**Work item**
From the records below, output exactly the lines running from the line containing "Nijntje R-wijk (Peuters) 5 Juli" through the line containing "Para empezar con", and no others.

**Exercise materials**
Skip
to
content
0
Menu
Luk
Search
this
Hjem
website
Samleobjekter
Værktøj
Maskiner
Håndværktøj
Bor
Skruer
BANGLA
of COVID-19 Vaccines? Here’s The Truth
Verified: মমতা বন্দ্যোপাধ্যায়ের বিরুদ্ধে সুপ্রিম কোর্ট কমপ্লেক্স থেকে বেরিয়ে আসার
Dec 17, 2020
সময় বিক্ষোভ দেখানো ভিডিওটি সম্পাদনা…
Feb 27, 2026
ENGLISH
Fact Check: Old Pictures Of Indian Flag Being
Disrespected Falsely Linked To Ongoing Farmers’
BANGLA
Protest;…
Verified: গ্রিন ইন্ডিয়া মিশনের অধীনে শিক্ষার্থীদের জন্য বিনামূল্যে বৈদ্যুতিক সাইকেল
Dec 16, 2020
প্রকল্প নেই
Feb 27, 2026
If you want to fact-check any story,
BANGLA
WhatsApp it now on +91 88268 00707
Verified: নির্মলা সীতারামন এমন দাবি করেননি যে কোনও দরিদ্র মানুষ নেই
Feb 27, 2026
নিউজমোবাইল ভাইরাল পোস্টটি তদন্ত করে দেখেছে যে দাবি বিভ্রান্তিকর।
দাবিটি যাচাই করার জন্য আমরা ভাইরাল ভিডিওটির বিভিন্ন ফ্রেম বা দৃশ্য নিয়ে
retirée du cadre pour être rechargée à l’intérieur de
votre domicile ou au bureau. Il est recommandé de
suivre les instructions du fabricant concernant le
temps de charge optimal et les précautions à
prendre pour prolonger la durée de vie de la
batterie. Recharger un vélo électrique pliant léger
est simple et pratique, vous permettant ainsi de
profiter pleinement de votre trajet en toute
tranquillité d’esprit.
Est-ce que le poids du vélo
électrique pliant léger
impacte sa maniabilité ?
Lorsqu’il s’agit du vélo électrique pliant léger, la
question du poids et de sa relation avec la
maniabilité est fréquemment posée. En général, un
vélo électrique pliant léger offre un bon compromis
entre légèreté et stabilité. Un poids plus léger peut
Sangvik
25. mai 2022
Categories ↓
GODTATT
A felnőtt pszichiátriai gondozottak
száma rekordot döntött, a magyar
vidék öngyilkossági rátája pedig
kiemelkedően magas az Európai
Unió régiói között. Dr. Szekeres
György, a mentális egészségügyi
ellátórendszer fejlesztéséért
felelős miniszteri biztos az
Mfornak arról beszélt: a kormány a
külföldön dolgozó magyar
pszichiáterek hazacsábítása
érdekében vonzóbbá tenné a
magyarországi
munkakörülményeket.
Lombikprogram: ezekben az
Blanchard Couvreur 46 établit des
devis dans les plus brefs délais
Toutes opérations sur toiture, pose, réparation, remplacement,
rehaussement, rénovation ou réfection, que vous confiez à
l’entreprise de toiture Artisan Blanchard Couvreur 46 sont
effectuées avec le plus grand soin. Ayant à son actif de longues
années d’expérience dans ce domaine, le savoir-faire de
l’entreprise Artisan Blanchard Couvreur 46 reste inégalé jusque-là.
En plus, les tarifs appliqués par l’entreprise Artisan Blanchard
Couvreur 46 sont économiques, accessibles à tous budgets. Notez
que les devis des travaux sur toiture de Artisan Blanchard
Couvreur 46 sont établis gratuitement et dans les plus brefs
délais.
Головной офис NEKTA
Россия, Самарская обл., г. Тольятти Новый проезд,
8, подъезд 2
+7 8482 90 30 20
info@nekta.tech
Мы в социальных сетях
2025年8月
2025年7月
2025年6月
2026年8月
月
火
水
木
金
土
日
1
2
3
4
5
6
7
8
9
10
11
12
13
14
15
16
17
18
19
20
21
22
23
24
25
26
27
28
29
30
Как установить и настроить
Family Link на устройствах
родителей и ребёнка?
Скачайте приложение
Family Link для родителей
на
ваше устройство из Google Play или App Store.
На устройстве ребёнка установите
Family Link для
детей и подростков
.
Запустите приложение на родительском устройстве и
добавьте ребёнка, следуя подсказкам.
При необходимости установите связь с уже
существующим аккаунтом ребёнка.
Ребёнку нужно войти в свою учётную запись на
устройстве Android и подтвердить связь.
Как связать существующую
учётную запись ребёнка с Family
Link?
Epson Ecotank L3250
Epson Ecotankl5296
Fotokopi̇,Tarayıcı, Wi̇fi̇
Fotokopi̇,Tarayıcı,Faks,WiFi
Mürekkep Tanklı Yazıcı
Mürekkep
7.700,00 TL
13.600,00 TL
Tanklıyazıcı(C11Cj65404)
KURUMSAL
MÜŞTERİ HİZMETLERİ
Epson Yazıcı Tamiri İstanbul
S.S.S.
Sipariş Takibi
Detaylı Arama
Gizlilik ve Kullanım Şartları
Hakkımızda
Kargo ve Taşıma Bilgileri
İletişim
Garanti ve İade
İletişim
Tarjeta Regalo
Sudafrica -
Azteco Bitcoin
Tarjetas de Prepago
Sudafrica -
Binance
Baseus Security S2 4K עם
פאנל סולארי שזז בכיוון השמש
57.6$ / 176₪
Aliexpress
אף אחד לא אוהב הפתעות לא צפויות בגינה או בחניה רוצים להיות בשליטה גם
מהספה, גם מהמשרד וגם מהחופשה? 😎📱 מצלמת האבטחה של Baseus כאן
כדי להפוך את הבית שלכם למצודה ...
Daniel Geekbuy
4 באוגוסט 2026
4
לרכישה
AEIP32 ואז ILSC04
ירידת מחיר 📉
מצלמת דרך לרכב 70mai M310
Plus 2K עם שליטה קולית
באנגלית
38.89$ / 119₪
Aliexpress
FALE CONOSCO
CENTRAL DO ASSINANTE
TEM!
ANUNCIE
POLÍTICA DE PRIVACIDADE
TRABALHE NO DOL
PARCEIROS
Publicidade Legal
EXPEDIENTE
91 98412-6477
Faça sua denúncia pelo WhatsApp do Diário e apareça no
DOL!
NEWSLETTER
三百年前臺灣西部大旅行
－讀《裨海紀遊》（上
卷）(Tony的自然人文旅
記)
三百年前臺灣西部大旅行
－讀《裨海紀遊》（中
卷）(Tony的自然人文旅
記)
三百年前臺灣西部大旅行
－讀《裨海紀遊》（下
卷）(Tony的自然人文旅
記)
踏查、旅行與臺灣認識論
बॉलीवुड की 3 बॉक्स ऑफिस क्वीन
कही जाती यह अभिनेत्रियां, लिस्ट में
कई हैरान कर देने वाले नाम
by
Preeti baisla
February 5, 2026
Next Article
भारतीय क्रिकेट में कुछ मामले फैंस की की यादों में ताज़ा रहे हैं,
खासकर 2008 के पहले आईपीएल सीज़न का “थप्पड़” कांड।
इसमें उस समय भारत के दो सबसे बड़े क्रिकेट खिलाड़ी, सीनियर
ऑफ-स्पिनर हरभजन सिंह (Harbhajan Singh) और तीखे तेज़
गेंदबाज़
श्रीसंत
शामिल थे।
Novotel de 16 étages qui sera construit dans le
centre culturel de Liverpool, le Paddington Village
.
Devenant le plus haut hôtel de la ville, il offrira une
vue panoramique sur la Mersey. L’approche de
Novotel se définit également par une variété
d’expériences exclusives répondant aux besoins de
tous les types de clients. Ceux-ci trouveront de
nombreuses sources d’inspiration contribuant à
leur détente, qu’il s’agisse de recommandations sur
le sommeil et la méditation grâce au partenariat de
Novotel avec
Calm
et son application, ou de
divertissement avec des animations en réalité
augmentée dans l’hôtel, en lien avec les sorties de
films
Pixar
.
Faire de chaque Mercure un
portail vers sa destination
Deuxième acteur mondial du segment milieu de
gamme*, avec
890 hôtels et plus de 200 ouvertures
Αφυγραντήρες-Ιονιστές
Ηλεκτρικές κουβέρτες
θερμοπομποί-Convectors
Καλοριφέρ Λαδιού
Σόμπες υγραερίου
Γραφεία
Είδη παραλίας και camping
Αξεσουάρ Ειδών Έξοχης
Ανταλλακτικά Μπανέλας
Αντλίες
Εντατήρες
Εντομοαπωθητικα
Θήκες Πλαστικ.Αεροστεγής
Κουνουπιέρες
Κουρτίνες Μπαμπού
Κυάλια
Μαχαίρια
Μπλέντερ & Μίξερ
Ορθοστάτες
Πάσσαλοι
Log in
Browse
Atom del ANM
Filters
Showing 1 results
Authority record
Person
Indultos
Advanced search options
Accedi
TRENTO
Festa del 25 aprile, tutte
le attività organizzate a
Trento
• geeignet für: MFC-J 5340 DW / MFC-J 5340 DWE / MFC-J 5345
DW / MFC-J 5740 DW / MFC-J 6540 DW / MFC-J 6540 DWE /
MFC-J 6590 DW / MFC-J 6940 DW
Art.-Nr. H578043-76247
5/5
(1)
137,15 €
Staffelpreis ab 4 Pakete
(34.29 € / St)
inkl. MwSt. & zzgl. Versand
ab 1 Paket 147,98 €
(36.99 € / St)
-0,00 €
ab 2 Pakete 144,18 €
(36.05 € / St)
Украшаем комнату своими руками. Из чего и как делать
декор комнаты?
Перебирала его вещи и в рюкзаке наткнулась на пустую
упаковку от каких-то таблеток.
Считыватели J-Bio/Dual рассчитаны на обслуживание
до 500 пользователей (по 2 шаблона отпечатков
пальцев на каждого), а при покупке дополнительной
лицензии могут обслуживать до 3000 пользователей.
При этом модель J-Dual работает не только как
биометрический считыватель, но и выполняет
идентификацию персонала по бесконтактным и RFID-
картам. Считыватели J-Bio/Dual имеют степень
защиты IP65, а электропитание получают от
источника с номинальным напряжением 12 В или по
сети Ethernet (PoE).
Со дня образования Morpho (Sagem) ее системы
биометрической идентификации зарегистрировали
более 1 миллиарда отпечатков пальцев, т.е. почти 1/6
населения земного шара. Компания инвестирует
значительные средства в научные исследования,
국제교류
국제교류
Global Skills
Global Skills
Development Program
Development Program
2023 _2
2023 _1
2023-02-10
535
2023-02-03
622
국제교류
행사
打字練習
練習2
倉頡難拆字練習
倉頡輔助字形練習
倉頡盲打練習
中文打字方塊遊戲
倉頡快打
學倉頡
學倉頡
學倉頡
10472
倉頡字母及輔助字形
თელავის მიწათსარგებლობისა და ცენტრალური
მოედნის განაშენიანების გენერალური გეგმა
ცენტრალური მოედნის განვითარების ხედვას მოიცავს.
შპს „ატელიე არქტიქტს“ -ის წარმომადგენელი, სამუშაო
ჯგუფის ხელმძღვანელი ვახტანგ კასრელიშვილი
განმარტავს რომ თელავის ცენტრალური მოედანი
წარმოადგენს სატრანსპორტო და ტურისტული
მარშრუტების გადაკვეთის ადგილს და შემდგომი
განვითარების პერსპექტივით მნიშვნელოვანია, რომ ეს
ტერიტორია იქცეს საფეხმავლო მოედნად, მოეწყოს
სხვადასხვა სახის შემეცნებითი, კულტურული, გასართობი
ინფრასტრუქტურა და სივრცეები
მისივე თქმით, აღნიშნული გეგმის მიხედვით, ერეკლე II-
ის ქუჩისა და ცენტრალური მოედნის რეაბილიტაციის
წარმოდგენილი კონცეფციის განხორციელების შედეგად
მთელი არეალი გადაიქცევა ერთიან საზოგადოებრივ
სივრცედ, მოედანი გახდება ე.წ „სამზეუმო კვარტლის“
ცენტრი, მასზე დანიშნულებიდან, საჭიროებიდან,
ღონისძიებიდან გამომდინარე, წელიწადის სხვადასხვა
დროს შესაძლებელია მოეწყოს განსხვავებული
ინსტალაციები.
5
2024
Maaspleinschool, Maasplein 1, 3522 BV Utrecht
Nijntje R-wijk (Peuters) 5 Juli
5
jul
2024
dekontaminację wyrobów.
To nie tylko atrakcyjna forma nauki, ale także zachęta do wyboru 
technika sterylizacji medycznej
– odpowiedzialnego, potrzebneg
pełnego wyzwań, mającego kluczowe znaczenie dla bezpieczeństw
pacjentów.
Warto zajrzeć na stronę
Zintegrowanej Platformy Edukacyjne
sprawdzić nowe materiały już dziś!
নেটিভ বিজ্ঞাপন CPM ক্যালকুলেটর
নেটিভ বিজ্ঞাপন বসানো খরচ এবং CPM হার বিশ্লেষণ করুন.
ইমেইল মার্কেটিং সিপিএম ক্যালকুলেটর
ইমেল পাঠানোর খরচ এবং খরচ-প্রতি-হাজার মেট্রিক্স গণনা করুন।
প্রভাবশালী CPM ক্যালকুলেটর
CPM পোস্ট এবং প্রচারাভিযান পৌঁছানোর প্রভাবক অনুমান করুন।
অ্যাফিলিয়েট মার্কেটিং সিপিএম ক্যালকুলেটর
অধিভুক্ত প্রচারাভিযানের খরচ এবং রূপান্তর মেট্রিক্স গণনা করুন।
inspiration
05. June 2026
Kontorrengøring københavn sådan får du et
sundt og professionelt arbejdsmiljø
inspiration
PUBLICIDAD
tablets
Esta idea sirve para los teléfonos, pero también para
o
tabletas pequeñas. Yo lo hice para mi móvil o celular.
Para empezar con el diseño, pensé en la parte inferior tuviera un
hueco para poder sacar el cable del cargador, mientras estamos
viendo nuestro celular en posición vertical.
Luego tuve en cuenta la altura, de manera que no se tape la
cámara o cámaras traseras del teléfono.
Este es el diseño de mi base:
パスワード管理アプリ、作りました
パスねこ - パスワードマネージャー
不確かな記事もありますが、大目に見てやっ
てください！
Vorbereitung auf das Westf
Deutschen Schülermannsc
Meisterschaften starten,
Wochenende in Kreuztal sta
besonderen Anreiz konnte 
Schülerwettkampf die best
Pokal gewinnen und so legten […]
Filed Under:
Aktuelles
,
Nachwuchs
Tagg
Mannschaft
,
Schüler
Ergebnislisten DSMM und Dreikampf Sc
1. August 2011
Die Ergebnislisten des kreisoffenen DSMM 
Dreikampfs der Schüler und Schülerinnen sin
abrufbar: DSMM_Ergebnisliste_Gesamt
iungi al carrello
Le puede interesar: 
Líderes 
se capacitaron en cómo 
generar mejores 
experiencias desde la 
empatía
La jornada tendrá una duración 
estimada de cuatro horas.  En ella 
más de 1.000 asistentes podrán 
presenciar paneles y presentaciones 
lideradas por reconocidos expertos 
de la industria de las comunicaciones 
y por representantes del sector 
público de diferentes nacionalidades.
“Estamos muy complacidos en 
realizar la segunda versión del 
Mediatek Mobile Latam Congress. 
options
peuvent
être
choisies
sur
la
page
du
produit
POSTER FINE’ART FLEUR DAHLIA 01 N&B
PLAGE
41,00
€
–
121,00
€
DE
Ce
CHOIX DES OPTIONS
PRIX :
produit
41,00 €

**Result below**
Nijntje R-wijk (Peuters) 5 Juli
5
jul
2024
dekontaminację wyrobów.
To nie tylko atrakcyjna forma nauki, ale także zachęta do wyboru 
technika sterylizacji medycznej
– odpowiedzialnego, potrzebneg
pełnego wyzwań, mającego kluczowe znaczenie dla bezpieczeństw
pacjentów.
Warto zajrzeć na stronę
Zintegrowanej Platformy Edukacyjne
sprawdzić nowe materiały już dziś!
নেটিভ বিজ্ঞাপন CPM ক্যালকুলেটর
নেটিভ বিজ্ঞাপন বসানো খরচ এবং CPM হার বিশ্লেষণ করুন.
ইমেইল মার্কেটিং সিপিএম ক্যালকুলেটর
ইমেল পাঠানোর খরচ এবং খরচ-প্রতি-হাজার মেট্রিক্স গণনা করুন।
প্রভাবশালী CPM ক্যালকুলেটর
CPM পোস্ট এবং প্রচারাভিযান পৌঁছানোর প্রভাবক অনুমান করুন।
অ্যাফিলিয়েট মার্কেটিং সিপিএম ক্যালকুলেটর
অধিভুক্ত প্রচারাভিযানের খরচ এবং রূপান্তর মেট্রিক্স গণনা করুন।
inspiration
05. June 2026
Kontorrengøring københavn sådan får du et
sundt og professionelt arbejdsmiljø
inspiration
PUBLICIDAD
tablets
Esta idea sirve para los teléfonos, pero también para
o
tabletas pequeñas. Yo lo hice para mi móvil o celular.
Para empezar con el diseño, pensé en la parte inferior tuviera un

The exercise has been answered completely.